Decisão registra denúncia do Ministério Público Eleitoral contra João Hermeto de Oliveira Neto, Deivid Lopes Ferreira e Raimundo Rocha da Silva por falsidade ideológica eleitoral e peculato eleitoral.
O processo, que já tramita sob o número 0600020-70.2021.6.07.0011 na Justiça Eleitoral do DF, traz à tona um esquema de contratos fictícios e movimentações financeiras nebulosas que agora colocam o mandato de Hermeto sob risco real.
O MPE reuniu um conjunto contundente de provas colhidas durante o inquérito policial, incluindo recibos eleitorais e registros financeiros que apontam para uma prática criminosa organizada.
Além do deputado, Deivid Lopes Ferreira e o Major do CBMDF Raimundo Rocha da Silva também figuram entre os denunciados.
Mas o que realmente encurrala a defesa do parlamentar é o fato de que dois de seus assessores diretos já terem confessado os crimes. No mesmo processo, Márcio Bitencourt Silva e Licérgio Oliveira de Souza firmaram Acordo de Não Persecução Penal (ANPP) e admitiram oficialmente a prática dos fatos investigados, como revelado pelo A Voz dos Praças em 9 de abril.

Márcio Bitencourt Silva (à esquerda) e Licérgio Oliveira de Souza (à direita).
Este novo escândalo é o ápice de um mês de agonia para o líder do governo. Em pouco mais de 30 dias, Hermeto viu seu nome ser arrastado para o centro de três frentes de investigação distintas.
No dia 12 de março, foi alvo de busca e apreensão em um inquérito que apura o desvio de R$ 46 milhões na educação do DF. Na semana passada, o desgaste aumentou com o indiciamento pela Polícia Civil por suspeita de "rachadinha" — a extorsão sistemática dos salários de seus assessores. Agora, com a denúncia do MPE por apropriação de recursos eleitorais e falsidades, o cerco parece se fechar.

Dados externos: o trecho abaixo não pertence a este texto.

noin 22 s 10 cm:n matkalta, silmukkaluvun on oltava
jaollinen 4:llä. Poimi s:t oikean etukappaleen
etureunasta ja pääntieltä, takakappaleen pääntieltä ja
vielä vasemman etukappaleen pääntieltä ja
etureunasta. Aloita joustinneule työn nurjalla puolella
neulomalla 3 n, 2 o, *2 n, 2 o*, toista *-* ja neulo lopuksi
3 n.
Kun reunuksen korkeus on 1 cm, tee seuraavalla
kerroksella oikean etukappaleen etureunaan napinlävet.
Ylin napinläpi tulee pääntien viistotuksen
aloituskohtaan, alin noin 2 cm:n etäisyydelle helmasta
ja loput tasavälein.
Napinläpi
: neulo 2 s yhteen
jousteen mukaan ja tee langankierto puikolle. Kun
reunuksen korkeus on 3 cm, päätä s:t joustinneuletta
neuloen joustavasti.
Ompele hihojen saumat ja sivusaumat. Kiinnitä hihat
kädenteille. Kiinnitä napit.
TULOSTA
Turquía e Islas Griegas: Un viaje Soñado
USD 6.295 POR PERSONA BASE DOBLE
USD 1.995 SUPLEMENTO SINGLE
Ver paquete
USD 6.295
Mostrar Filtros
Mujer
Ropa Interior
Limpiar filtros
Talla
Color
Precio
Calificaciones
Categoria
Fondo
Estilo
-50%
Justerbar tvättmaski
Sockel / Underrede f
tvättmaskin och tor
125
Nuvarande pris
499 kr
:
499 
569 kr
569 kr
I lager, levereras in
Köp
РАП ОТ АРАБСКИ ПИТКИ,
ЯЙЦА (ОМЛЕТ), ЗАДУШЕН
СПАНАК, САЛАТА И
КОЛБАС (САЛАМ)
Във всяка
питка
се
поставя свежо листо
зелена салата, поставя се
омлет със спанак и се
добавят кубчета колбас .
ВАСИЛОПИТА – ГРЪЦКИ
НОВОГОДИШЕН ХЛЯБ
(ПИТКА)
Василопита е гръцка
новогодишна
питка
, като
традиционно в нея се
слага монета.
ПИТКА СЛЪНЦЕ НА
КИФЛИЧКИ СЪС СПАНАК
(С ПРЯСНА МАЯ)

A grande dúvida que paira nos corredores da Câmara Legislativa e nas ruas do Distrito Federal é sobre qual será a próxima narrativa do deputado.
No caso da rachadinha, Hermeto não hesitou em acusar o delegado responsável de perseguição pessoal. No entanto, diante de uma denúncia formal do MPE e com a confissão assinada por seus próprios aliados de gabinete, o argumento da "vítima de perseguição" perde força e começa a soar como um desespero político.
Para o cidadão candango, o que resta é aguardar se a justiça será feita ou se o líder do governo continuará a usar o ataque às instituições como escudo para suas práticas criminosas.